“If They Mated” was a sketch on “Late Night with Conan O’Brien.” The formula: Take two mismatched celebrities, such as Courtney Love and John Boehner, and preview their potential progeny via Photoshop. The pic of the offspring always proved both disturbing and hilarious.
Vermont’s new Saints and Poets Production Company pairs two unlikely theatrical partners for its debut creation, The Rocky Horror (Puppet) Show, currently at Burlington’s Black Box Theater. Mating a campy, sex-filled musical with the kid-friendly medium of puppetry gives birth to a raunchy love child and makes for a rollicking evening. Director Kevin Christopher’s team pulls off the ambitious enterprise with élan.
Rendering randy Dr. Frank-N-Furter, reticent Janet, and the other familiar characters in felt and fur raises Rocky Horror’s naughtiness to a new level. Scantily clad people behaving badly has become routine in modern theater. Bumping and grinding by Bert and Ernie’s 3-foot-tall cousins, however, feels much racier and funnier. One human appears among the frisky foam creatures to play Rocky, the object of every character’s desire. The puppet-on-puppet action is hot. Actor Andy Butterfield getting freaky with his fabric castmates? Scorching.
Richard O’Brien’s The Rocky Horror Show (1973) began as a London stage musical before it was made into the 1975 Tim Curry movie that became a midnight cult fave. The plot pays cheeky homage to B-grade horror and sci-fi flicks of the 1950s.
On a dark and stormy night, newly engaged Brad and Janet come upon a sinister-looking castle after their car breaks down. They need to borrow a phone, but the mansion’s inhabitants uncover the virginal twosome’s deeper needs. Lord of the lair Dr. Frank-N-Furter takes them up to his lab and unveils the blond muscleman he created, Rocky. A perfect specimen, with an uncontrolled libido.
Extensive liberation of everyone’s libido ensues. When Frank’s policy of “give yourself over to absolute pleasure” goes too far, his extraterrestrial bosses terminate his mission. For Brad and Janet, their night at the castle means “nothing can ever be the same.”
Christopher skillfully orchestrates a large cast on the Black Box’s modest-sized stage. Clustered to one side are 11 black-clad performers: seven standing at microphones and four seated in the band. Narrator Seth Jarvis stands behind two rows of three actors who sing and speak the parts that the puppets enact. Music director and pianist Nate Venet also plays Riff Raff’s role from behind the keyboard. The show runs 85 minutes without intermission, and the ensemble delivers a consistently high level of energy and execution.

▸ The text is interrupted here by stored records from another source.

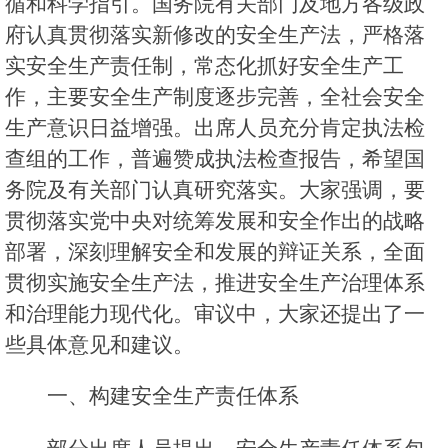
循和科学指引。国务院有关部门及地方各级政
府认真贯彻落实新修改的安全生产法，严格落
实安全生产责任制，常态化抓好安全生产工
作，主要安全生产制度逐步完善，全社会安全
生产意识日益增强。出席人员充分肯定执法检
查组的工作，普遍赞成执法检查报告，希望国
务院及有关部门认真研究落实。大家强调，要
贯彻落实党中央对统筹发展和安全作出的战略
部署，深刻理解安全和发展的辩证关系，全面
贯彻实施安全生产法，推进安全生产治理体系
和治理能力现代化。审议中，大家还提出了一
些具体意见和建议。
一、构建安全生产责任体系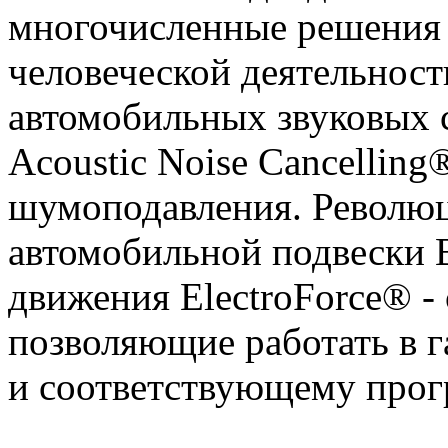
многочисленные решения 
человеческой деятельнос
автомобильных звуковых 
Acoustic Noise Cancelling
шумоподавления. Революц
автомобильной подвески 
движения ElectroForce® -
позволяющие работать в 
и соответствующему про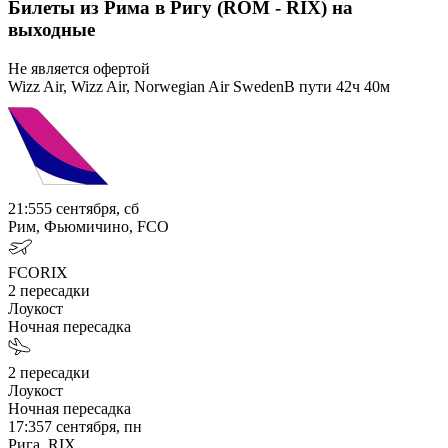
Билеты из Рима в Ригу (ROM - RIX) на
выходные
Не является офертой
Wizz Air, Wizz Air, Norwegian Air Sweden
В пути
42ч 40м
21:55
5 сентября, сб
Рим, Фьюмичино, FCO
FCO
RIX
2
пересадки
Лоукост
Ночная пересадка
2
пересадки
Лоукост
Ночная пересадка
17:35
7 сентября, пн
Рига, RIX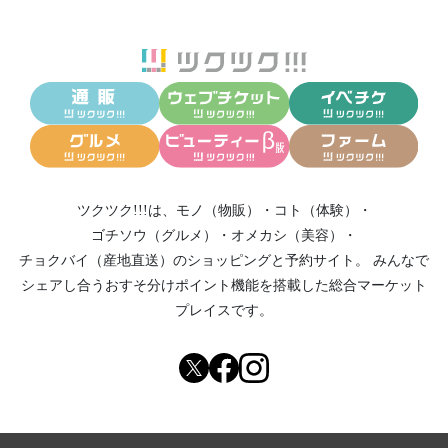
ツクツク!!!は、
モノ（物販）
・
コト（体験）
・
ゴチソウ（グルメ）
・
オメカシ（美容）
・
チョクバイ（産地直送）
のショッピングと予約サイト。
みんなで
シェアし合う
おすそ分けポイント機能
を搭載した総合マーケット
プレイスです。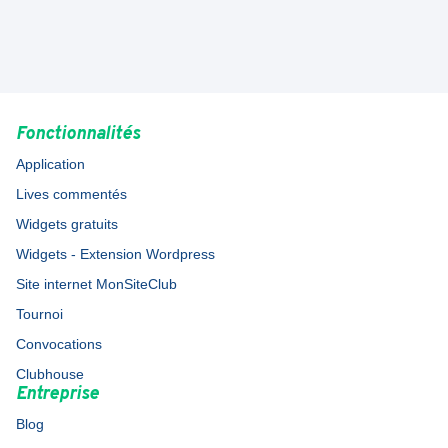
Fonctionnalités
Application
Lives commentés
Widgets gratuits
Widgets - Extension Wordpress
Site internet MonSiteClub
Tournoi
Convocations
Clubhouse
Entreprise
Blog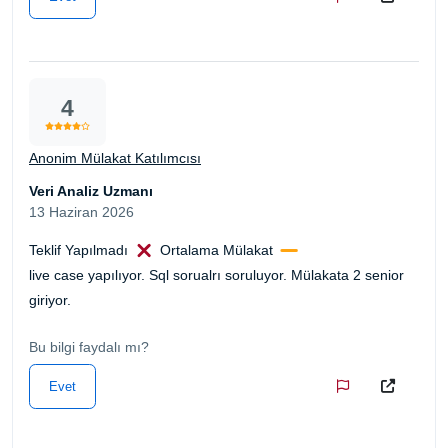
4
Anonim Mülakat Katılımcısı
Veri Analiz Uzmanı
13 Haziran 2026
Teklif Yapılmadı
Ortalama Mülakat
live case yapılıyor. Sql sorualrı soruluyor. Mülakata 2 senior
giriyor.
Bu bilgi faydalı mı?
Evet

The puppeteers work in full view of the audience. They also wear black, including beekeeper-like hoods, and move so stealthily against the black floor and backdrop that they seem to disappear. One puppeteer manipulates each creature, synching the character’s movements with the actor’s vocals. Particularly stellar puppetmasters are Christopher, swooping around the stage with Frank’s manic zest, and Meghan Dewald, who captures Brad’s variations on goofy disbelief.
The ’50s drive-in set, well-conceived by Timothy Shuker-Haines and Jon Malboeuf, provides plenty of room. A movie screen allows for an Ed Wood-esque prologue short, “It Came in Outer Space,” during the opening song; it also serves as the castle’s TV monitor and a scrim to view sex scenes in shadow.
Christopher and Dewald, along with Catherine Alston and Jessica Bernard, constructed the wildly bewigged, anatomically correct cast of creatures. (“Puppet Nudity!” is one of the show’s warnings. Do not bring the kids.) Alston costumed the puppets brilliantly. If Miss Piggy ever needs a black satin thong, fishnets and vinyl fuck-me heels, Alston is her go-to wardrobe woman.
All the performers give spirited interpretations of their characters’ spoken lines, especially Venet as Riff Raff and Rick Homan as Brad. Their singing voices were the least polished on opening night, but the rest of the ensemble was in fine vocal form. Standouts include G. Richard Ames, whose bass makes a super-sexy Frank, Alice Levitt’s lusty Magenta and Ariel Cohen’s sweet Janet.
In a production that overflows with inventive elements, mixing one human into the puppet cast is the true stroke of genius. Andy Butterfield simply rocks as horny Rocky, embracing lascivious interspecies interaction with athletic abandon. He sings, dances and, yes, has sexual relations with his felted friends, while confidently sporting satin briefs and high-heeled boots.
With this show, Christopher and company accomplish something remarkable: adding a fresh twist to beloved original material. In “The Time Warp,” for example, the puppets’ tiny felt hips and fishnet-clad legs doing the pelvic thrust will drive you insane — with laughter.